Health & Dependencies
aide continuously monitors two things for every running agent:
- Liveness — the daemon writes a heartbeat file every tick.
- Declared dependencies — external services your agent needs (HTTP APIs, TCP ports, processes, files, shell commands).
Run aide ps to see the combined view.
Heartbeats
When the daemon is up, each scanned agent gets a record at
~/.aide/heartbeats/<agent>.json:
{
"pid": 1234,
"last_alive": "2026-04-18T12:00:00Z",
"status": "running",
"cycle": 42,
"deps": [{"name": "database", "ok": true}]
}
aide ps flags an agent as DEAD if last_alive is older than 10 minutes —
useful for catching stuck or crashed daemons.
Declaring dependencies
Add a [health] section to your Aidefile.

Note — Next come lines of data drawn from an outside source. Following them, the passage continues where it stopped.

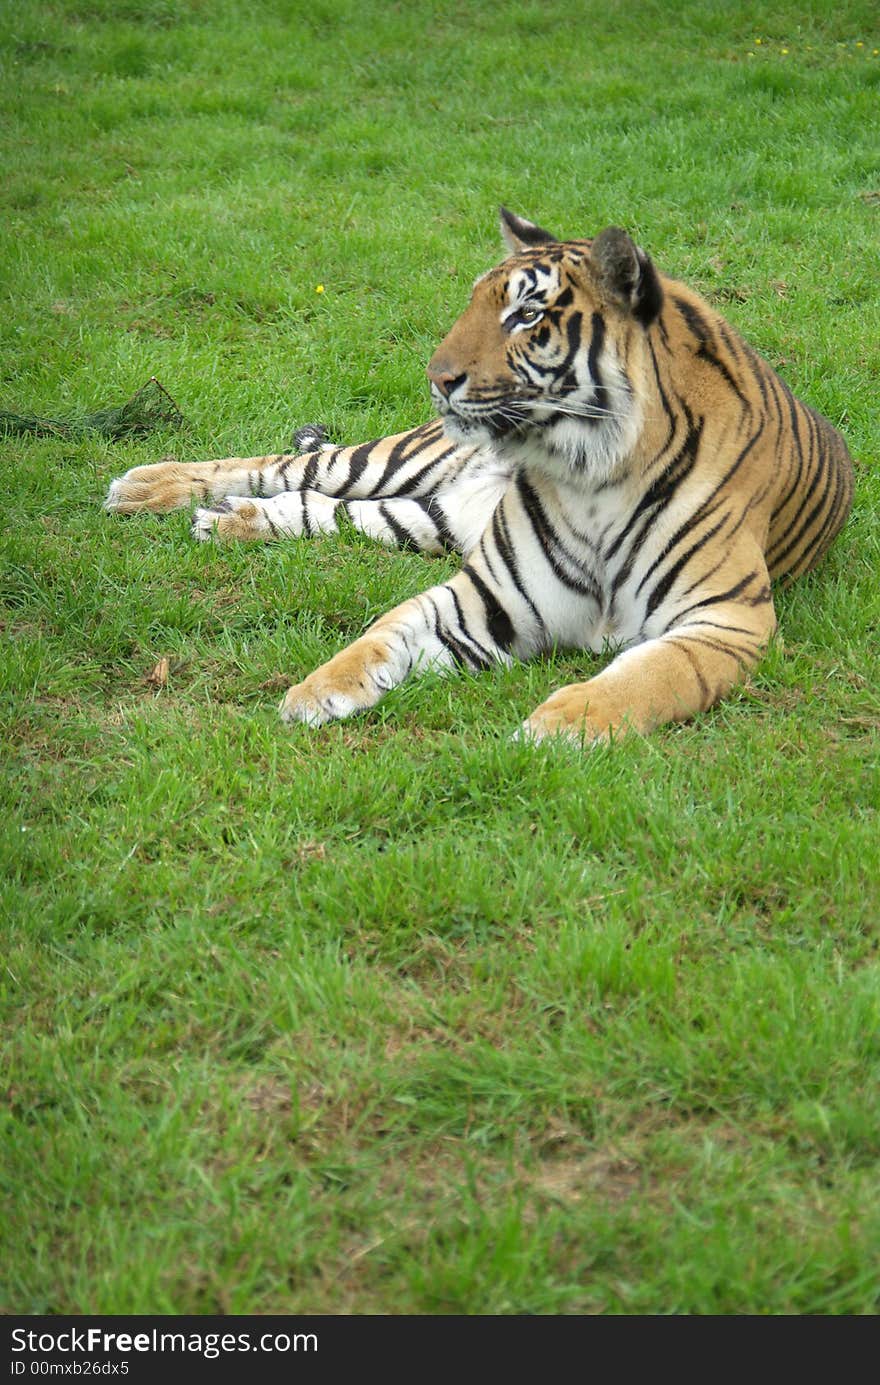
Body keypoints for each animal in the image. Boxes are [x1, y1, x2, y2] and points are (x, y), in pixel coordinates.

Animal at [103, 203, 853, 742]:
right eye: (475, 303)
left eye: (526, 315)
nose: (437, 378)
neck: (588, 472)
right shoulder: (487, 596)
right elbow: (384, 630)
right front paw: (314, 690)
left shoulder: (726, 620)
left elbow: (650, 674)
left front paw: (561, 723)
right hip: (400, 460)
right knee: (286, 465)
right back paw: (148, 487)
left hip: (424, 516)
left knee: (320, 504)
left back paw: (230, 522)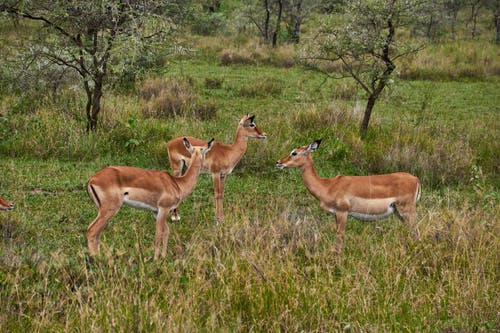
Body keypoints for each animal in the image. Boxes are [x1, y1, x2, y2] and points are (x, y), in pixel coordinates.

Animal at [85, 136, 213, 258]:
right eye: (204, 151)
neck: (177, 183)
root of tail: (92, 179)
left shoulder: (155, 212)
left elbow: (167, 231)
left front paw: (163, 256)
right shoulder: (163, 209)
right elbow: (158, 234)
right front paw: (156, 259)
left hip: (102, 211)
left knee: (97, 234)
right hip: (109, 209)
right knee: (91, 231)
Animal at [276, 139, 420, 250]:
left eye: (294, 153)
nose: (279, 163)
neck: (328, 186)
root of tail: (416, 179)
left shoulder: (343, 212)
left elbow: (339, 238)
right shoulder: (335, 214)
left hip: (407, 210)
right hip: (399, 213)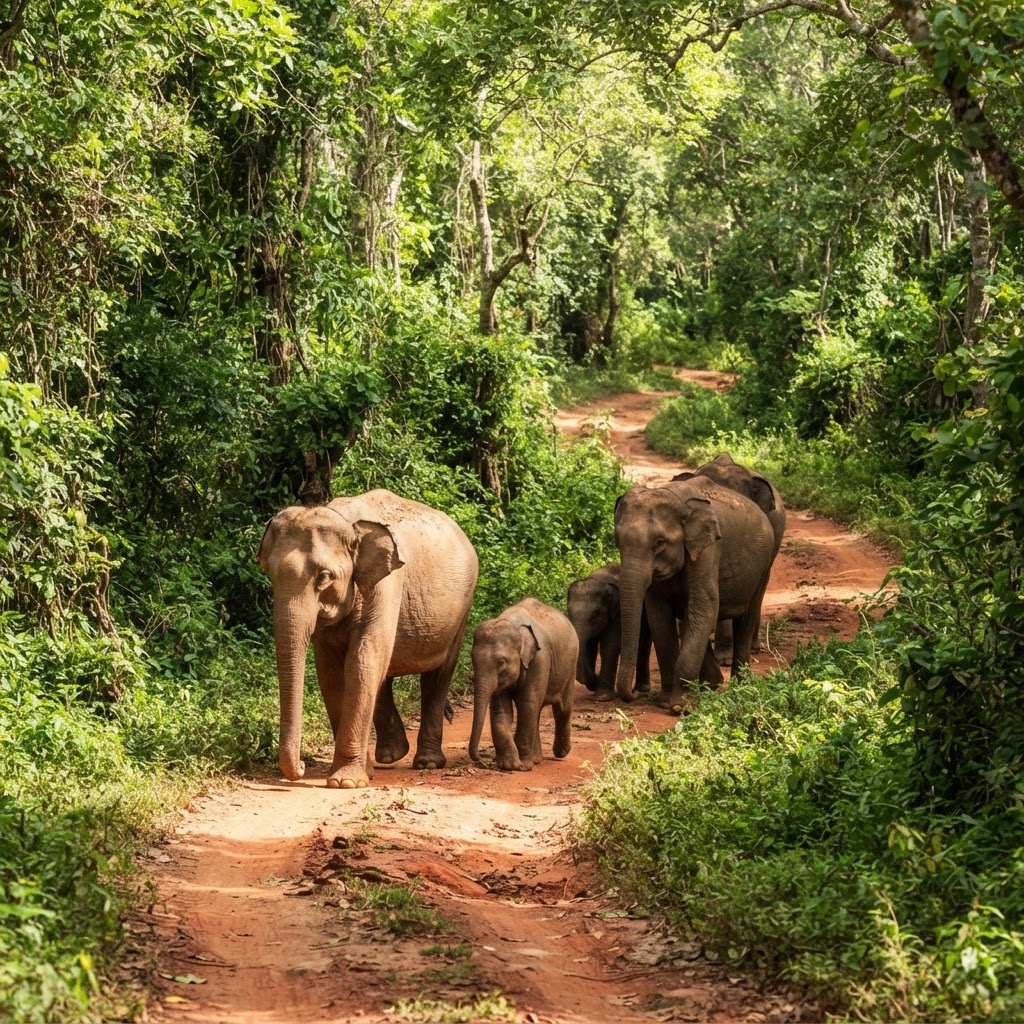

Every field is optional;
omitting [health] is equivalent to interval = "10m" with no dependencies.
[health]
interval = "10m" # how often to probe (default 10m)
alert = "email:[email protected]" # optional — alert wiring TBD
Then add one [[health.dependencies]] block per check.
http — HTTP GET
[[health.dependencies]]
name = "api_session"
type = "http"
url = "https://api.example.com/health"
expect_status = 200 # optional; otherwise any 2xx passes
# expect_json = '"ok": true' # optional substring match on response body
tcp — port reachability
[[health.dependencies]]
name = "database"
type = "tcp"
host = "localhost"
port = 5432
command — shell exit code
Runs through sh -c; exit code 0 = healthy.
[[health.dependencies]]
name = "gpu_server"
type = "command"
run = "ssh gpu-server echo ok"
timeout = 10 # seconds; default 10
process — pgrep pattern
[[health.dependencies]]
name = "claude_proc"
type = "process"
pattern = "claude" # passed to `pgrep -f`
file_age — recent file modification
Useful for "is something writing logs?" or "did the model checkpoint update today?"
[[health.dependencies]]
name = "training_log"
type = "file_age"
path = "~/.aide/logs/agent.log"
max_age = "1h" # passes if mtime within last hour
Inspecting status
$ aide ps
NAME STATUS LAST ALIVE CYCLE DEPS
────────────────────────────────────────────────────────────────────────────────
reviewer running 12s ago 204 2/2 ok
gpu-trainer running 8s ago 11 1/2 fail:gpu_server
crawler DEAD 42m ago 88 —
Alerts
health.alert is reserved for future use — the daemon currently logs failures
via tracing::warn! and persists them in the heartbeat file's deps array.
Wiring email/webhook sinks is tracked in issue #102 follow-ups.